TASK ITEM
Print every record word for word.

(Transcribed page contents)
★ ★ ★ ★
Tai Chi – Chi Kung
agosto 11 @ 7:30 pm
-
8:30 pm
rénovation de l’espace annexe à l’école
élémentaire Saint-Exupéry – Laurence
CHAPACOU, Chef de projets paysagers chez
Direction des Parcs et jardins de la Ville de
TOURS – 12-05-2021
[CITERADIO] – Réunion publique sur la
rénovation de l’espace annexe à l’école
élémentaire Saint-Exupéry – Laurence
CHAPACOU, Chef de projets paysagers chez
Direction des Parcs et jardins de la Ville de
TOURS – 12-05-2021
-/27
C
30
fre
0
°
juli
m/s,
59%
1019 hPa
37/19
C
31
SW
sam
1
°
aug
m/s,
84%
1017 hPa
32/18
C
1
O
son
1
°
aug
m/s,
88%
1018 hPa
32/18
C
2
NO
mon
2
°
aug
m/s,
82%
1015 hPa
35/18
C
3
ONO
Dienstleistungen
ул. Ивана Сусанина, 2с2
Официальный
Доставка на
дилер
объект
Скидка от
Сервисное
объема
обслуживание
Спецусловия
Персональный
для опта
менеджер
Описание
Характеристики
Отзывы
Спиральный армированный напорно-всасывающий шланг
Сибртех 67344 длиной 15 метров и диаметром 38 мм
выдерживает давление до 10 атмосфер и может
★ ★ ★ ★
YOUR RESPONSE
Tai Chi – Chi Kung
agosto 11 @ 7:30 pm
-
8:30 pm
rénovation de l’espace annexe à l’école
élémentaire Saint-Exupéry – Laurence
CHAPACOU, Chef de projets paysagers chez
Direction des Parcs et jardins de la Ville de
TOURS – 12-05-2021
[CITERADIO] – Réunion publique sur la
rénovation de l’espace annexe à l’école
élémentaire Saint-Exupéry – Laurence
CHAPACOU, Chef de projets paysagers chez
Direction des Parcs et jardins de la Ville de
TOURS – 12-05-2021
-/27
C
30
fre
0
°
juli
m/s,
59%
1019 hPa
37/19
C
31
SW
sam
1
°
aug
m/s,
84%
1017 hPa
32/18
C
1
O
son
1
°
aug
m/s,
88%
1018 hPa
32/18
C
2
NO
mon
2
°
aug
m/s,
82%
1015 hPa
35/18
C
3
ONO
Dienstleistungen
ул. Ивана Сусанина, 2с2
Официальный
Доставка на
дилер
объект
Скидка от
Сервисное
объема
обслуживание
Спецусловия
Персональный
для опта
менеджер
Описание
Характеристики
Отзывы
Спиральный армированный напорно-всасывающий шланг
Сибртех 67344 длиной 15 метров и диаметром 38 мм
выдерживает давление до 10 атмосфер и может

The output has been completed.